Die Frau stellte das Tablett ab, schenkte in maschinengleichem Schweigen ein und zog sich auf ein knappes Nicken von Bancroft hin zurück. Er starrte ihr eine Weile mit leerem Blick nach.
Zurück von den Toten. Das war kein Witz.
»Naomi«, soufflierte ich behutsam.
Er blinzelte. »Ach, ja. Sie platzte hier herein, weil sie irgendetwas wollte. Wahrscheinlich die Schlüssel für einen Wagen. Ich bin ein nachgiebiger Vater, wie es scheint, und Naomi ist mein jüngstes Kind.«
»Wie jung?«
»Dreiundzwanzig.«
»Haben Sie viele Kinder?«
»Ja. Sehr viele.« Bancroft lächelte müde. »Wenn man über Zeit und Vermögen verfügt, ist es eine große Freude, Kinder in die Welt zu setzen. Ich habe siebenundzwanzig Söhne und vierunddreißig Töchter.«
»Leben sie bei Ihnen?«
»Naomi lebt bei mir, die meiste Zeit. Die anderen kommen und gehen. Die meisten haben längst eigene Familien.«
»Wie geht es Naomi?« Ich senkte ein wenig die Stimme. Den eigenen Vater ohne Kopf vorzufinden war nicht die beste Art, den Tag zu beginnen.
»Sie ist in der Psychochirurgie«, sagte Bancroft knapp. »Aber sie wird es überstehen. Müssen Sie sich mit ihr unterhalten?«
»Im Augenblick noch nicht.« Ich stand auf und ging zur Balkontür. »Sie sagten, sie sei hier hereingeplatzt. Ist es hier geschehen?«
»Ja.« Bancroft folgte mir zur Tür. »Jemand ist hier eingedrungen und hat mir den Kopf mit einem Partikelblaster weggeschossen. Da drüben an der Wand sind noch die Brandspuren zu sehen. Beim Schreibtisch.«
Ich ging hinein und stieg die Stufen hinunter. Der Schreibtisch war ein schweres Exemplar aus Spiegelholz. Offenbar hatte man den genetischen Code von Harlans Welt transferiert und den Baum hier kultiviert. Das kam mir fast genauso extravagant wie die Singzinne vom Mars vor, obwohl es von etwas fragwürdigerem Geschmack zeugte.
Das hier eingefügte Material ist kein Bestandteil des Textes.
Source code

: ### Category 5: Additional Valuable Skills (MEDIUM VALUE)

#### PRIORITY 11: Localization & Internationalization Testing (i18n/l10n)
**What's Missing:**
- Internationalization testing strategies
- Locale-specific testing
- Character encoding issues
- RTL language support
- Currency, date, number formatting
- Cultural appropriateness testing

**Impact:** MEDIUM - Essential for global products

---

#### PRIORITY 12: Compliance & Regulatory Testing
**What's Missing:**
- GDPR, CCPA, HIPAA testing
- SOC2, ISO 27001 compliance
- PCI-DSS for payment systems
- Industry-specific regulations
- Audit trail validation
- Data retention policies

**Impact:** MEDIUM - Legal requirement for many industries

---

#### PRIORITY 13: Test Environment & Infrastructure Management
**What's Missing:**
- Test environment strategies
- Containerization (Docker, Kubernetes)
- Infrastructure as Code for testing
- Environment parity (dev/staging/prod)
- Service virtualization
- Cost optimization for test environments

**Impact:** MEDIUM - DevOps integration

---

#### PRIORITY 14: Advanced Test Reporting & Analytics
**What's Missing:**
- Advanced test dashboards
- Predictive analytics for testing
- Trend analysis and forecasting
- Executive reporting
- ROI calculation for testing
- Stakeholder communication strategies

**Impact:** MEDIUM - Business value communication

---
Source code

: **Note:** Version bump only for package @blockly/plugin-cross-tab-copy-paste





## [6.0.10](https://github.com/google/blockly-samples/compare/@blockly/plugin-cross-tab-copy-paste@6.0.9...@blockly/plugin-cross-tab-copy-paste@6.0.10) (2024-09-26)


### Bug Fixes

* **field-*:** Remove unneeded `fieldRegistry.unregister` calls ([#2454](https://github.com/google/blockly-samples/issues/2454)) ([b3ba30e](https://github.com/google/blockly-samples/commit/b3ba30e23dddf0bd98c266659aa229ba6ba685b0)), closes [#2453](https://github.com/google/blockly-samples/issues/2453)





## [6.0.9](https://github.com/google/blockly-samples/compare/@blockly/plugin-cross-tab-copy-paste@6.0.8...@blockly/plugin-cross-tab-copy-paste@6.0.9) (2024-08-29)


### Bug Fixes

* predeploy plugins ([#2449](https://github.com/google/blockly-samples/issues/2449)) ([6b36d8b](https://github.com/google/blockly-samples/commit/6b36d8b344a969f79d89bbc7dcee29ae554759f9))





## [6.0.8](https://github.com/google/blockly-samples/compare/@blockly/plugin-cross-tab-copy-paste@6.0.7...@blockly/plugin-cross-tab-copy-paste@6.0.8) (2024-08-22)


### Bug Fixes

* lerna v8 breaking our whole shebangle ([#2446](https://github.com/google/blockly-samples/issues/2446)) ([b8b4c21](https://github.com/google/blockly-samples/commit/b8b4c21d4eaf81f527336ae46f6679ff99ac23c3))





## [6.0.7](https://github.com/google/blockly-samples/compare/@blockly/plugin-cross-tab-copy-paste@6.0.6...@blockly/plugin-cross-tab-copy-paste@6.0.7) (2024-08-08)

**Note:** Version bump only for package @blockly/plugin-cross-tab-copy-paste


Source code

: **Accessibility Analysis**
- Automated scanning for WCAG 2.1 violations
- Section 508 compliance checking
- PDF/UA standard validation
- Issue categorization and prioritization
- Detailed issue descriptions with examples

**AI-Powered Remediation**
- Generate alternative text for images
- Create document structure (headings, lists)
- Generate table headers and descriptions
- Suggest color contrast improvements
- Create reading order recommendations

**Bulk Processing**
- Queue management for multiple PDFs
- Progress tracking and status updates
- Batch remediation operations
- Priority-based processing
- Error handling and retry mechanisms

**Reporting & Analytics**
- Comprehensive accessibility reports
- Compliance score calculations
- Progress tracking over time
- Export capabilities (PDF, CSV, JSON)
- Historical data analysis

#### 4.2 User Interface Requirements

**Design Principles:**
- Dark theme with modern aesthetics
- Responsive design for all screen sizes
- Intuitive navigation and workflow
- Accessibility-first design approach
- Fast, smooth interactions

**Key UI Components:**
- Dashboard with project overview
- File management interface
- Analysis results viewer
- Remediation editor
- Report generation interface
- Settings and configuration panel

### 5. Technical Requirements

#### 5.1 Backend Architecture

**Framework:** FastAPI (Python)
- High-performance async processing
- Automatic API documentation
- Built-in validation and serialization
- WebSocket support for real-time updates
Auf Harlans Welt wuchs Spiegelholz in dichten Wäldern auf drei Kontinenten, und praktisch jede Kanalkneipe in Millsport hatte einen Tresen, der aus diesem Zeug geschnitzt war. Ich ging daran vorbei, um die verputzte Wand zu inspizieren. Die weiße Oberfläche wies die charakteristische schwarze Furche einer Strahlenwaffe auf. Die Brandspur begann in Kopfhöhe und verlief dann in einem engen Bogen nach unten.
Bancroft war auf dem Balkon geblieben. Ich blickte zu seinem Gesicht im Gegenlicht auf. »Ist das der einzige Hinweis auf Schusswaffengebrauch in diesem Zimmer?«
»Ja.«
»Sonst wurde nichts beschädigt, zerbrochen oder auf irgendeine Weise in Unordnung gebracht?«
»Nein. Nichts.« Es war offensichtlich, dass er noch mehr sagen wollte, aber er hielt sich zurück, bis ich fertig war.